Question

Sum of all interior angles of a parallelogram is
a) \[{180^\circ }\]
b) \[{360^\circ }\]
c) \[{540^\circ }\]
d) \[{240^\circ }\]

Answer 1

Hint: A parallelogram is a polygon having four sides. Since we know that all interior angles on the same side of the transversal are supplementary. We can use this property to get the sum of all the interior angles of a parallelogram. Same way we can use a formula given as \[\left( {n - 2} \right) \times {180^\circ }\]. With the help of the given formula we can find the sum of all interior angles of any polygon.
Formula used: Sum of all interior angles of a polygon is given as \[\left( {n - 2} \right) \times {180^\circ }\]. Here \[n\] is the number of sides a polygon has.

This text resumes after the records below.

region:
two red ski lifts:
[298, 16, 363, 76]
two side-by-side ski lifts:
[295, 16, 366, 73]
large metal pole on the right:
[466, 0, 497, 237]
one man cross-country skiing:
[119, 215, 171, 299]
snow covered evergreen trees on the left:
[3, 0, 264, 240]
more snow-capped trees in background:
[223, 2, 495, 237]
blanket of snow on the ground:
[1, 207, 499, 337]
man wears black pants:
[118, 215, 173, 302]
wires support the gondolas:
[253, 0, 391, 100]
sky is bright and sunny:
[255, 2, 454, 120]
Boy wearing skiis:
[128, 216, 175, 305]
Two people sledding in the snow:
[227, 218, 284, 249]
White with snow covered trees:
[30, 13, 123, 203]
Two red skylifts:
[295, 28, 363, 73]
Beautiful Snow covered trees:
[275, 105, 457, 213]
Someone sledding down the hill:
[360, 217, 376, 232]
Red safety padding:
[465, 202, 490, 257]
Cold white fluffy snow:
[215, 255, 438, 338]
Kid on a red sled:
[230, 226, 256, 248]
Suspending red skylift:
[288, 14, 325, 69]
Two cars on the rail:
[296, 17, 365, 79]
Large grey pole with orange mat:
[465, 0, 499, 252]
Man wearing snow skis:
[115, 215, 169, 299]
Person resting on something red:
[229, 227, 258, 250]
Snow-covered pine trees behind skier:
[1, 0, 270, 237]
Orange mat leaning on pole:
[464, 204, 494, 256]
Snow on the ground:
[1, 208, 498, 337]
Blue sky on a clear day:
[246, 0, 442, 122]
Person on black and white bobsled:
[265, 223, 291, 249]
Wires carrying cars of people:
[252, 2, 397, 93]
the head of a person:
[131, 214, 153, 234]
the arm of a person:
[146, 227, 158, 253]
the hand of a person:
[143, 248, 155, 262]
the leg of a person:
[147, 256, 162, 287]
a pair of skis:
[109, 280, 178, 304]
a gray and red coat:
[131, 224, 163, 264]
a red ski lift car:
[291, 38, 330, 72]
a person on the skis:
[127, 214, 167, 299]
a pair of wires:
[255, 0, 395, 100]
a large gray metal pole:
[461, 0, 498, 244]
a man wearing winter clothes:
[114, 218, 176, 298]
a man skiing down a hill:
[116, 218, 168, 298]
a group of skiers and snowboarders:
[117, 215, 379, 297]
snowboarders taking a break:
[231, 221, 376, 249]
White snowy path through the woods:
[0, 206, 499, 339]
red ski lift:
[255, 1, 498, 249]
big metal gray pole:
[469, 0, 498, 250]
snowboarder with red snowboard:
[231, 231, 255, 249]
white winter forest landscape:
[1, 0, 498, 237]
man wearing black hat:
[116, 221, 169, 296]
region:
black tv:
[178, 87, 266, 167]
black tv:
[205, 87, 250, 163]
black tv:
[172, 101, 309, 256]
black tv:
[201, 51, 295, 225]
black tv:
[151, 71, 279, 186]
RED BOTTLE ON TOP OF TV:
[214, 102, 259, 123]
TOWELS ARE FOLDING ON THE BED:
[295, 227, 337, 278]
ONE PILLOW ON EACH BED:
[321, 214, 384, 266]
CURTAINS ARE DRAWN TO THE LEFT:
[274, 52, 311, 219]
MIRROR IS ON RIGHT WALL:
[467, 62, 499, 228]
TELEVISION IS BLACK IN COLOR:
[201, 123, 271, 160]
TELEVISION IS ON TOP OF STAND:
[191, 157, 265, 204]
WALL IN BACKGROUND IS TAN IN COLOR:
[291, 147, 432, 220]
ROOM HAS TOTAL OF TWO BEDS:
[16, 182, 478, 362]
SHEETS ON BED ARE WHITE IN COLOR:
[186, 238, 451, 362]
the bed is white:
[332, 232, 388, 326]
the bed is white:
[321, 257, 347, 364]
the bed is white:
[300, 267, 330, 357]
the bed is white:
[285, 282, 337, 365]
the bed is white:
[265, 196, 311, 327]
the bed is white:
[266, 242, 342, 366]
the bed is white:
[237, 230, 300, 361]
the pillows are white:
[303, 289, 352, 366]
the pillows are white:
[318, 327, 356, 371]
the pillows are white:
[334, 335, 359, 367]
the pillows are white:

Complete step-by-step solution:
Here we are required to find the sum of all interior angles of a parallelogram. We are going to find by using both the formula of sum of all interior angles of polygon and supplementary angles property.
By formula method, we know that the sum of all interior angles of a polygon is given as \[\left( {n - 2} \right) \times {180^\circ }\]. Here \[n\] is the number of sides a polygon has.
Now we know that a parallelogram is a polygon having four sides, so here \[n = 4\]. Putting this in \[\left( {n - 2} \right) \times {180^\circ }\].
\[
   \Rightarrow \left( {4 - 2} \right) \times {180^\circ } \\
   \Rightarrow 2 \times {180^\circ } \\
   \Rightarrow {360^\circ } \]
So, the sum of all interior angles of a parallelogram is \[{360^\circ }\].
Now, using supplementary angles property,
We know that all interior angles on the same side of the transversal are supplementary.

So, \[\angle A + \angle B = {180^\circ }\] and \[\angle C + \angle D = {180^\circ }\].
Now we take sum of all the angles,
\[\angle A + \angle B + \angle C + \angle D = {180^\circ } + {180^\circ }\]
\[ \Rightarrow \angle A + \angle B + \angle C + \angle D = {360^\circ }\]
So by this method also, we get to sum all interior angles of a parallelogram as \[{360^\circ }\].
Hence the answer is b) \[{360^\circ }\].

Note: It is to note that the sum of all interior angles of a polygon of four sides is \[{360^\circ }\] whether it is a square, rectangle, kite, trapezium etc. In the same way, using \[\left( {n - 2} \right) \times {180^\circ }\] we can find the sum of all the interior angles of any polygon having any number of sides. For ex. for a pentagon the sum of all the interior angles is \[\left( {5 - 2} \right) \times {180^\circ } = {540^\circ }\].